TEXTO DE LEITURA:

Reações ao filme Mignonnes
Senador Ted Cruz (EUA)
O parlamentar republicano do Texas, cotado para ser indicado pelo presidente Donald Trump para a Suprema Corte, enviou uma carta para o Departamento de Justiça do governo norte-americano solicitando que o órgão investigue a produção e distribuição do filme a fim de saber se a Netflix ou os produtores do filme violaram as leis federais contra a distribuição de pornografia infantil. Ele alega que a obra sexualiza e fetichiza garotas jovens por meio de "cenas de dança que estimulam atividades sexuais e com uma cena que expõe peito despido de uma menor".
Ministério da Mulher, da Família e dos Direitos Humanos
"Longe de ser entretenimento ou liberdade de expressão, na verdade, afronta e fragiliza a norma nacional de proteção à infância e adolescência, além de se tratar de apologia a crime de pornografia infantil".
Maïmouna Doucouré, diretora do filme
"Eu queria abrir os olhos das pessoas para o que realmente está acontecendo nas escolas e nas redes sociais, forçando-as a confrontar imagens de meninas maquiadas, vestidas e dançando sugestivamente para imitar seu ícone pop favorito. Eu queria que os adultos passassem 96 minutos vendo o mundo pelos olhos de uma menina de 11 anos, que vive 24 horas por dia. Essas cenas podem ser difíceis de assistir, mas não são menos verdadeiras como resultado."
13 dicas de segurança
Como evitar que seu filho se arrisque na internet
- Evite qualquer uso de tela ou reduza o mínimo para bebês de até dois anos. A partir dos três, o consumo precisa ser mínimo.
- Se você dá o celular quando seu filho pequeno chora, mais tarde ficará difícil dissociar dele o sentimento de prazer com o aparelho.
- Estabeleça um limite de tempo de uso. Pergunte quanto tempo seu filho gostaria de ter por dia — no geral, o pedido é razoável.
- Crianças e adolescentes são imediatistas. Ressalte a importância de refletir antes de postar e lembre que publicar na internet é escrever o conteúdo em pedra. Mostre os perigos.

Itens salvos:
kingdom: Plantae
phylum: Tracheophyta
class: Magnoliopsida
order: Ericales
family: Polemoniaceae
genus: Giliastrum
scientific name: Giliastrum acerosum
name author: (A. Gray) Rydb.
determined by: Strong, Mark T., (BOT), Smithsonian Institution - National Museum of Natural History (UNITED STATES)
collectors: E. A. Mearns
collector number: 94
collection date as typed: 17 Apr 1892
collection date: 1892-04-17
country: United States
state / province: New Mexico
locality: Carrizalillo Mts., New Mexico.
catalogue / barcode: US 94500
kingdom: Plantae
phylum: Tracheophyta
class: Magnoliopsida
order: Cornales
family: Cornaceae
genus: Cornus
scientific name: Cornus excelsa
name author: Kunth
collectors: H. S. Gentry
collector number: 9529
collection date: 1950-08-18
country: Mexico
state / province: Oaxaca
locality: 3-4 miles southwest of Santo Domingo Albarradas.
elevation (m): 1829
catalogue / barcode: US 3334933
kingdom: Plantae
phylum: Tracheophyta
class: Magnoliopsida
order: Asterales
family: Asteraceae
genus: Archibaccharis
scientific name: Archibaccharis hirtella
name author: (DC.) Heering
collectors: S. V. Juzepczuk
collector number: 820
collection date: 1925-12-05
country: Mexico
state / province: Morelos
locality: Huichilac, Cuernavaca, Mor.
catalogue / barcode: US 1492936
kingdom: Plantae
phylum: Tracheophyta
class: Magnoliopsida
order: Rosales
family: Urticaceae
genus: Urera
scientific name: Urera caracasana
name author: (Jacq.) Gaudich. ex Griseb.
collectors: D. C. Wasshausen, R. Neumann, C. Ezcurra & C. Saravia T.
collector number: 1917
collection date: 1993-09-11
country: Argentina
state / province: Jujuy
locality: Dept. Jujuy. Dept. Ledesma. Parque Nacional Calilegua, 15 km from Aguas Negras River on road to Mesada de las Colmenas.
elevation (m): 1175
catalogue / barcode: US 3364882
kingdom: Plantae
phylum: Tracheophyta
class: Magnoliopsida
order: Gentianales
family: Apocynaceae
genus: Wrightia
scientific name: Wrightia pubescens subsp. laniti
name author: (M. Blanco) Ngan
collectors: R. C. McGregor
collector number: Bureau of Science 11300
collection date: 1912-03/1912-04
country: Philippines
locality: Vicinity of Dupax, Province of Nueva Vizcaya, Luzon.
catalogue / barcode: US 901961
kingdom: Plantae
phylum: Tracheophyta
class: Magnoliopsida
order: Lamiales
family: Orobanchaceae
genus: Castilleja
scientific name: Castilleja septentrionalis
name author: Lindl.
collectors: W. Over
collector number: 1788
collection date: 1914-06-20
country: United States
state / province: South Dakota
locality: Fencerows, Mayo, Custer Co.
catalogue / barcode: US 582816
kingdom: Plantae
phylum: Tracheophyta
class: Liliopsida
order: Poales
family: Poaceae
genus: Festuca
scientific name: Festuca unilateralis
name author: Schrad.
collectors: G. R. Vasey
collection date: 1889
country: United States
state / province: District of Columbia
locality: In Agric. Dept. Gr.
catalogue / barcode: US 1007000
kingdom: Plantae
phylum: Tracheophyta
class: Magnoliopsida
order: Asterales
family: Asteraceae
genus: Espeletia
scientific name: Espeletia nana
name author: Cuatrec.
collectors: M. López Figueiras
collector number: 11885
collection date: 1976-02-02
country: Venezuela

ENUNCIADO DA TAREFA: Por favor, retome o texto sobre o filme Mignonnes e a segurança das crianças na internet a partir do ponto em que ele termina. Os itens provêm de outra fonte.

RESPOSTA DO EXERCÍCIO:
- O compartilhamento pode dar margem ao bullying. Lembre que WhatsApp e outras mensagens diretas não são privados e podem ser compartilhados sem permissão.
- Não reprima questões: responda, de forma adequada à faixa etária.
- Tenha acesso a todas as senhas e verifique regularmente o histórico de buscas e de acesso a sites. Conheça os youtubers e influenciadores que inspiram seu filho.
- Estimule atividades ao ar livre e com outras crianças — adotar um animal de estimação é positivo.
- Ao identificar um comportamento reprovável na visão de um youtuber ou artista na visão dos pais, alerte: "isso que a fulana faz não é legal por tal motivo". Questione seu filho por que ele acha legal determinado artista e dê o contexto por detrás do assunto.
- Crianças são esponjas: se a família consome determinado conteúdo, elas também irão fazê-lo. Dê o exemplo. Se quer que ele informe o que faz na internet, informe você também.
- Modere o conteúdo postado por adolescentes. Nessa fase, a imagem de si depende do olhar do outro, e críticas têm grande poder de fogo contra a autoestima.
- Verifique com quem seu filho mantém contato online. Esteja por dentro de seus amigos e os sites que ela frequenta. Para os pequenos, é necessário transmitir a ideia de que, assim como se deve evitar conversar com estranhos na rua, o mesmo deve acontecer na web.
- A SaferNet Brasil, entidade que defende a proteção dos Direitos Humanos na Internet, aconselha a priorizar sites focados em crianças, como YouTube Kids, Messenger Kids Family Kids, um aplicativo do Google.